El silencio es la ausencia del ruido, diría cualquier persona a la que hagamos la pregunta. Ciertamente eso es lo que también diríamos nosotros; pero en realidad el silencio es mucho más que la ausencia del sonido. Vivimos en un inmenso espacio cósmico en el que Dios le ha concedido únicamente al ser humano la bendita habilidad del uso del lenguaje, pero el silencio no es simplemente una pausa en el arte de comunicarnos verbalmente.
La luz no habla, ni habla el calor. Una vez que traspasamos el límite territorial de nuestro planeta, absolutamente reinará en la inmensidad del espacio el más intenso silencio.
Recientemente tuve el placer de leer un libro, no muy extenso, escrito por un destacado científico francés, Alan Corbin, titulado “Historia del Silencio”. Descubrí que hay decenas de libros que se dedican al mismo tema. No se trata de la moral y cívica de nuestras publicaciones escolares, sino que tienen un contenido dedicado al estudio analítico del mundo en el que nos toca vivir.
Dice Corbin que el silencio no es la simplemente ausencia del ruido, sino el escenario mundial desde el cual tenemos acceso a la contemplación, la fantasía, la plegaria y la creatividad. Un problema con el manejo de la soledad es que no hemos aprendido a usar el silencio como un instrumento que define nuestra individualidad, permite que disfrutemos de nuestras fantasías y le abramos nuestras mentes al placer de pensar en lo que nos interesa sin la interrupción ajena.
El silencio es el preferido instrumento de los poetas, los pintores y los místicos. Dijo Víctor Hugo que “de lo que no podemos hablar debemos guardar silencio” y en lugar de seguir esa amable sugerencia estimamos que no hablar puede ser interpretado como falta de cultura o sentido común.
A nuestros niños, en el pasado les enseñábamos a mantenerse callados cuando hablaban los adultos. En las escuelas no podían hablar sin el permiso de los maestros y les quedaba prohibido levantar innecesariamente el tono de la voz. Es decir, que el silencio era un castigo en lugar de un derecho. Lao Tzu dijo que “el silencio es una fuente de gran poder”. Tenemos que aprender a usarlo. Cuando sepamos usarlo se nos abren caminos que nos eran desconocidos.
El silencio es una puerta personal que nos permite entrar libremente a donde deseamos. Es descubrirnos a nosotros mismos. Es impenetrable la amplia virtud de mantener intocable nuestra privacidad. Dijo Confucio que “el silencio es un verdadero amigo que nunca te traicionará”. Una de las características del silencio es el gozo de hablar a solas con Dios y el premio de mantener intactas ideas y convicciones.
No queremos dar la impresión de que el disfrute del silencio nos impide disfrutar del agradable uso de la palabra hablada. De hecho, solemos ser más habladores que silenciosos. Lo que proponemos es que seamos equitativos y que aprendamos a mantener el silencio de manera positiva cuando estamos expresándonos.

Datos:

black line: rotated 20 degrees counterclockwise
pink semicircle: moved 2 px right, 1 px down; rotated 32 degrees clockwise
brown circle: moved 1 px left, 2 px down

Qué se pide:
Prosiga el texto sobre el silencio a partir de su última oración. Las líneas anteriores constituyen material independiente del texto sobre el silencio.

Respuesta al ejercicio:
Me gusta el pensamiento de José Luis Borde: “no hables a menos que puedas mejorar el silencio”. Recordamos siempre las sabias palabras de nuestro José Martí: “El gran talento consiste precisamente en saber lo que hemos de callar”.
Hemos mencionado el valor del silencio en nuestra militancia religiosa. Precisamente en el libro de los Salmos leemos estas sabias palabras: “guarda silencio ante el Señor y espera en Él con paciencia, no te irrites ante el éxito de otros”.
Este consejo, “guarda silencio” es demostración de la reverencia que nos pide Dios. Otro aspecto práctico de La Biblia lo hallamos en el capítulo noveno del libro Deuteronomio del Antiguo Testamento: “entonces Moisés y los sacerdotes levitas dijeron a todo Israel: guarda silencio, y escucha. Hoy te has convertido en el pueblo del Señor tu Dios. Obedece al Señor tu Dios”. Nuestra función es hablar con Dios, tanto con palabras como en el silencio, para recibir su bendición.
Nuestro propósito en este modesto trabajo no es el de criticar el uso de la palabra exaltando lo que hemos llamado la maravilla del silencio. Estimamos que debemos aprender a usar ambos talentos.
Hemos estado dedicados desde que nacemos a aprender a usar las palabras en cualquier idioma con el que nos relacionemos, lo que es necesario, por supuesto, es que aprendamos cuándo debemos hablar y que usemos las palabras adecuadas para expresar nuestros pensamientos.
Hablar es el más completo y exacto medio de comunicarnos. Recordamos, sin embargo, que en cierta ocasión leí este proverbio árabe: “si lo que vas a decir no es más bello que el silencio no lo digas”.
En una de las iglesias en las que he servido como pastor casé a una simpática pareja de jóvenes que seis meses después vinieron a mi oficina para confesarme que no se llevaban bien. En medio de la conversación me di cuenta de que lo que les pasaba era que se hablaban a gritos, por cualquier incidente por simple que fuera. Miré firmemente a Jorge, así se llamaba, y le dije que le diera un beso a Norma, su mujer, y le dijera “te amo”. Le pregunté por qué nunca usaba el tono de voz que había usado en ese momento. Ambos se miraron, sonrieron y se dieron un abrazo y se besaron.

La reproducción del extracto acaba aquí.